##### Exercise passage #####

Whatever it is that bails one out instantly from wherever one is, not only has to unwind the stack, it also has to deallocate the memory allocated to every object created on the way down the stack.

Back in the day, about the time C was devised, the big idea in software engineering, such as it was, was "structured programming".

Structured Programming can be boiled down to the fact that anything can be computed with sequential instructions, conditional execution and iteration. Which is why high level languages support things like "if" and "for". But they look down on "goto" which totally messes up such logical structure and makes things impossible to reason about.

Meanwhile real programmers, as opposed to CS theorists and language designers, love their "GOTO". So the Structured Programming guys had to invent ways to introduce "GOTO" into their languages in a structured way. This is why we have "switch" constructs, "break" and "continue" from loops, early "return"s from functions.

The "real" programmers who devised C ignored all that and provided "goto" and the mother of all goto's in setjmp/longjmp.

C++ came along and tried to organise that better with exceptions.

Anyway with my programming upbringing, in the days of "structured programming" none of this is "normal control-flow". Rather it is very abnormal.

I have no suggestions here. I only feel that emulating C's setjmp/longjmp is not the answer to the problem. Neither the exceptions of C++.

##### Data provided #####

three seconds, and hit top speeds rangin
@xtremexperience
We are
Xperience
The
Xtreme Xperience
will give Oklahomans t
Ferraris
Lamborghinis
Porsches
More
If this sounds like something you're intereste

#####
##### Data provided #####

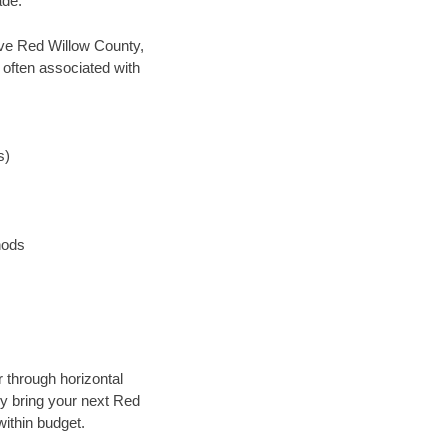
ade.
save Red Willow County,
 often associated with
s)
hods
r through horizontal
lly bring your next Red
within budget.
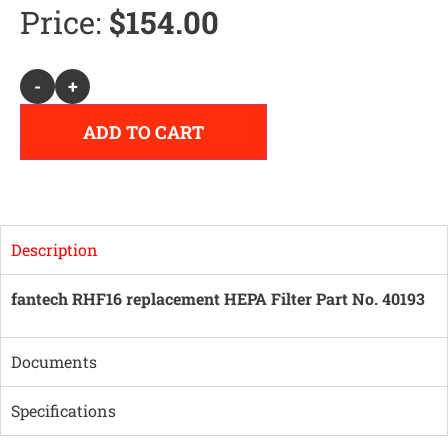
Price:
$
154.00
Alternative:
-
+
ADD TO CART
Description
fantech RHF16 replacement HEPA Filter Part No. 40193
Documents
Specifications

#####
##### Data provided #####

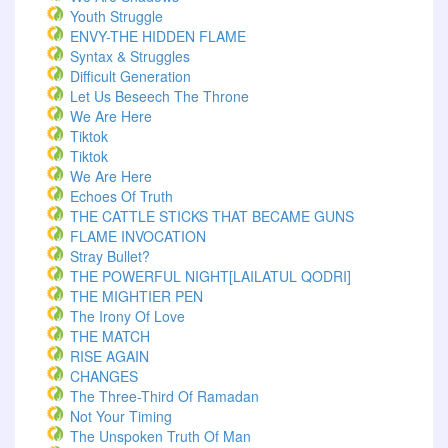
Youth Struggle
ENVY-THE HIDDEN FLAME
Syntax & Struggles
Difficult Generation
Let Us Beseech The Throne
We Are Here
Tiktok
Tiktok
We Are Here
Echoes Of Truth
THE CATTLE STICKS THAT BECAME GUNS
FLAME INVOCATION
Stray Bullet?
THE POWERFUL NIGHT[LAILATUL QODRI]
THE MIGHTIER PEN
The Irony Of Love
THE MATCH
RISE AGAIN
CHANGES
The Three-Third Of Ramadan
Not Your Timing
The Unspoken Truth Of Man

#####

## Problem A
Copy out the full passage on structured programming and goto.
## Problem B
Repeat the lines of the rows from the one containing "three seconds, and hit top speeds rangin" through the one containing "If this sounds", both included, and nothing else.

## Written reply A
Whatever it is that bails one out instantly from wherever one is, not only has to unwind the stack, it also has to deallocate the memory allocated to every object created on the way down the stack.

Back in the day, about the time C was devised, the big idea in software engineering, such as it was, was "structured programming".

Structured Programming can be boiled down to the fact that anything can be computed with sequential instructions, conditional execution and iteration. Which is why high level languages support things like "if" and "for". But they look down on "goto" which totally messes up such logical structure and makes things impossible to reason about.

Meanwhile real programmers, as opposed to CS theorists and language designers, love their "GOTO". So the Structured Programming guys had to invent ways to introduce "GOTO" into their languages in a structured way. This is why we have "switch" constructs, "break" and "continue" from loops, early "return"s from functions.

The "real" programmers who devised C ignored all that and provided "goto" and the mother of all goto's in setjmp/longjmp.

C++ came along and tried to organise that better with exceptions.

Anyway with my programming upbringing, in the days of "structured programming" none of this is "normal control-flow". Rather it is very abnormal.

I have no suggestions here. I only feel that emulating C's setjmp/longjmp is not the answer to the problem. Neither the exceptions of C++.

## Written reply B
three seconds, and hit top speeds rangin
@xtremexperience
We are
Xperience
The
Xtreme Xperience
will give Oklahomans t
Ferraris
Lamborghinis
Porsches
More
If this sounds like something you're intereste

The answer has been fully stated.